I just wanted to say thanks to the many FB friends, fellow bloggers, writers and those in the media, family members and others from around the country and indeed around the world who have sent me either privately through FB messages or email their condolences for what has happened in Sandy Hook.

My hometown (and current residence) of Danbury and the area has yet again been put on the map these past couple of days and not for the often good we find here in one of the best places to grow up and live.

Friday, I as everyone else sat stunned watching the news reports of what was transpiring just a short 10 minutes or so away from where I live.

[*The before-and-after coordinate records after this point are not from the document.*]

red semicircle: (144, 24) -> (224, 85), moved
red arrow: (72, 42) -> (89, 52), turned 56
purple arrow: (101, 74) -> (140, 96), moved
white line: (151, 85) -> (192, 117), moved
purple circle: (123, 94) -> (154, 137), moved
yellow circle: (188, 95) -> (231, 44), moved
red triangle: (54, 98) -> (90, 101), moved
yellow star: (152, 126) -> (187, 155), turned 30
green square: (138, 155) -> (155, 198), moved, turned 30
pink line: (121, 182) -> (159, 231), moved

While as far as I know, I don’t know any of the victims or families affected by this act of Evil but some folks I work with do.

As you can imagine it is the talk of our area with complete strangers when talking about it, including myself, start to tear up during the conversations.

Last night when I was on my hour break and sitting at Donut Dunkins having a cup of coffee this whole situation took on a surreal element when it was reported President Obama was coming to Newtown this evening.

As some (or many know) many years ago I worked in the local media here in Danbury.

Last night one of the now editiors of Hearst Newspapers (which owns our local paper) who I have known for years happened to stop into the retail store where I’m working and as it was slow we talked about what happened and also talked about it from journalists’ POV.

As I said to my co-workers Friday evening I said to him, I, for the first time, was glad I wasn’t currently working in our local media as I’m sure from one extent or another, whether on scene or in the studio as anchor or producer I would be involved with the coverage.

So many lost, so many good people, so many babies, so many now scarred for the rest of their life.

If any good has come from this, just as with 9/11 when so many people in our area were lost or affected, this tragedy has once again brought our immediate communities together.

It funny how when I was a kid so many years ago it seemed just like when my Dad was a kid you “knew everyone”. Today because the greater Danbury area has grown so much since then in population you may not know everyone anymore but that doesn’t prevent you from not feeling empathy for strangers.

As I wrote in a posting in this link we are not seperated by city or town lines or boundaries. At this given time we are all one … one very large and grieving family.